Jak mówił Grzymowicz, dochody gminy z budżetu państwa, pochodzące z podatków CIT, PIT, subwencji wyniosą w przyszłym roku 294 mln zł. "Oznacza to spadek w porównaniu z tym rokiem, gdy do budżetu samorządu z budżetu państwa wpłynie 312 mln zł" - dodał.
Wyjaśnił, że od wielu lat na zadania zlecone przez rząd, czyli zadania wykonywane przez m.in. urząd stanu cywilnego czy wydział zarządzania kryzysowego, samorząd Olsztyna dostaje 50 proc. faktycznie ponoszonych kosztów. "Zastanawiamy się nad złożeniem pozwu przeciw Skarbowi Państwa wraz ze Związkiem Gmin Warmińsko-Mazurskich, bo zadań zlecanych przez rząd przybywa, natomiast nie w pełni wpływy z budżetu państwa rekompensują wydatki. Musimy dokładać pieniądze z własnego budżetu" - podkreślił. Dodał, że w tym roku samorząd musiał dołożyć 3 mln 300 tys. zł na zadania zlecone przez rząd.
W projekcie przyszłorocznego budżetu Olsztyna największe wydatki inwestycyjne wiążą się z programem modernizacji transportu publicznego i budowy dróg. Jak podał prezydent, przeznaczonych zostanie na to w sumie 267 mln zł. Chodzi m.in. o unijny projekt budowy linii tramwajowych w Olsztynie, budowę obwodnicy miasta czy przebudowy strategicznych skrzyżowań wyprowadzających tranzytowy ruch z miasta.
Budowa tras tramwajowych jest częścią dużego projektu usprawnienia komunikacji miejskiej w Olsztynie. Oprócz budowy linii przewiduje się także zakup tramwajów, budowę buspasów przeznaczonych wyłącznie dla autobusów miejskich oraz instalację inteligentnego systemu sterowania ruchem ulicznym, uwzględniającego skalę natężenia ruchu w godzinach szczytu.
Miasto przebuduje strategiczne skrzyżowania wyprowadzające ruch tranzytowy z miasta w kierunku Warszawy, Ostródy oraz Wielkich Jezior Mazurskich.
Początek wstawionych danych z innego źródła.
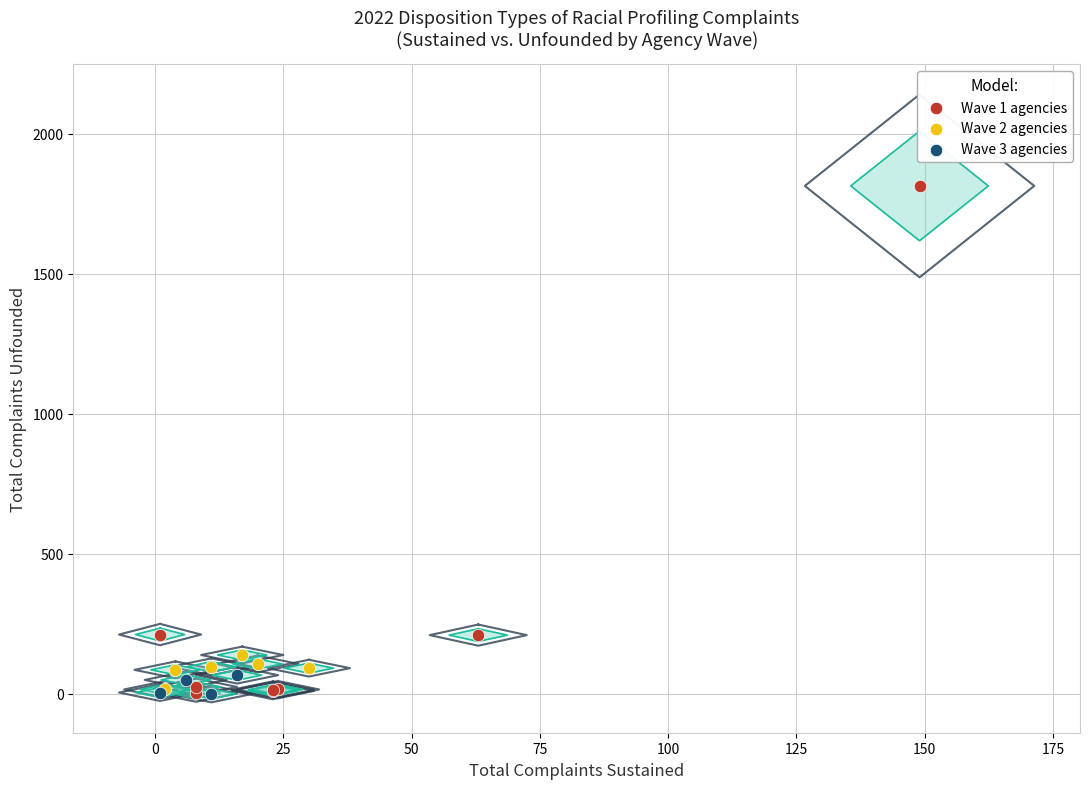

Which series has the widest spread of Y values?

Wave 1 agencies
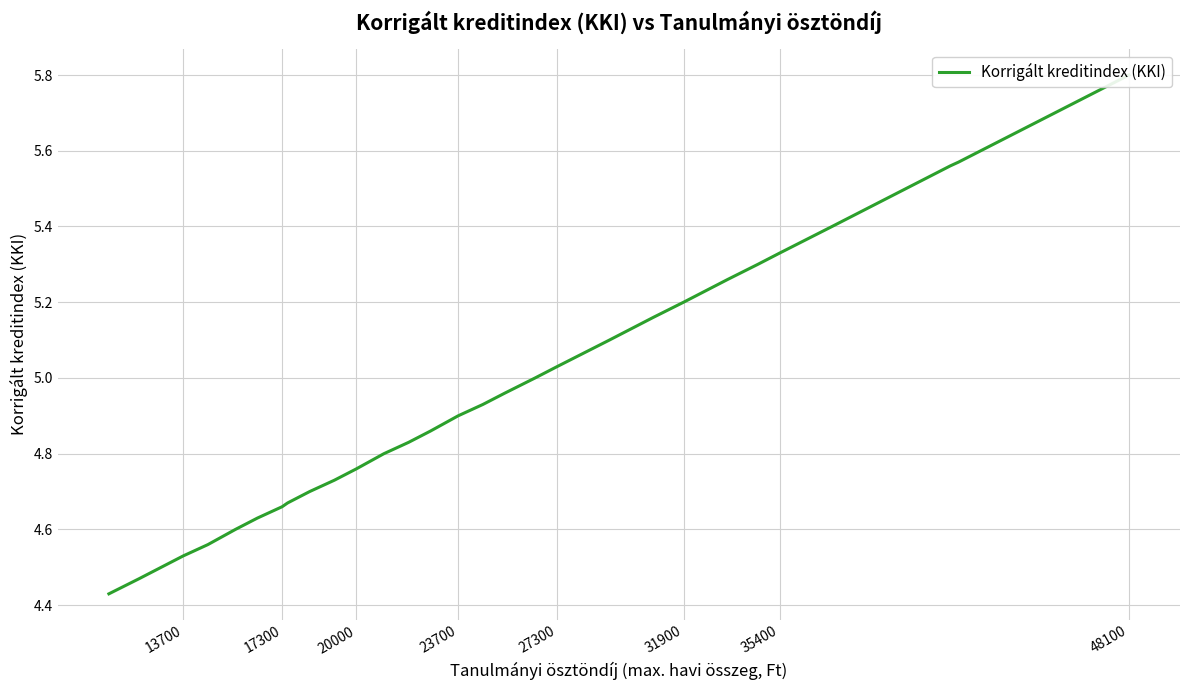

How many categories are shown in the chart?

32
Olsztyn musi także rozpocząć prace nad projektem budowy obwodnicy i przebudowę jezdni, które będą wyprowadzać ruch samochodów na węzły obwodnicy.
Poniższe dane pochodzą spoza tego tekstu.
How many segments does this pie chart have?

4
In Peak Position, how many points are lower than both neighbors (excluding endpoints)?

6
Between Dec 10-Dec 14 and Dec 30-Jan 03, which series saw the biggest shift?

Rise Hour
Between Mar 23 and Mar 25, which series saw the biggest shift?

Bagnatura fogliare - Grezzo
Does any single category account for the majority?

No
Jak powiedział Grzymowicz mniejsze będą przyszłoroczne wydatki na oświatę. Planuje się, że samorząd wyda w 2014 roku 269 mln zł, podczas gdy w tym roku wyniosą one 277 mln zł. 5,6 mln zł kosztować będzie renowacja zabytkowego tartaku Raphaelsohnów, w którym powstanie Muzeum Techniki. 2 mln zł miasto zamierza przeznaczyć na projekt budowy stadionu piłkarskiego wraz z boiskiem rozgrzewkowym.
Przyszłoroczny budżet ma być pierwszym, w którym uwzględniono pomysły mieszkańców. Chodzi o kwotę 2,1 mln zł, z której mają być zrealizowane 24 projekty budżetu obywatelskiego. Dotyczą one m.in. budowy chodników, parkingów, siłowni pod chmurką, czy urządzenia plaży miejskiej nad jeziorem Ukiel, a także renowacji zabytkowego parku Jakubowo, który jest częścią największego w Europie kompleksu leśnego znajdującego się w granicach miasta.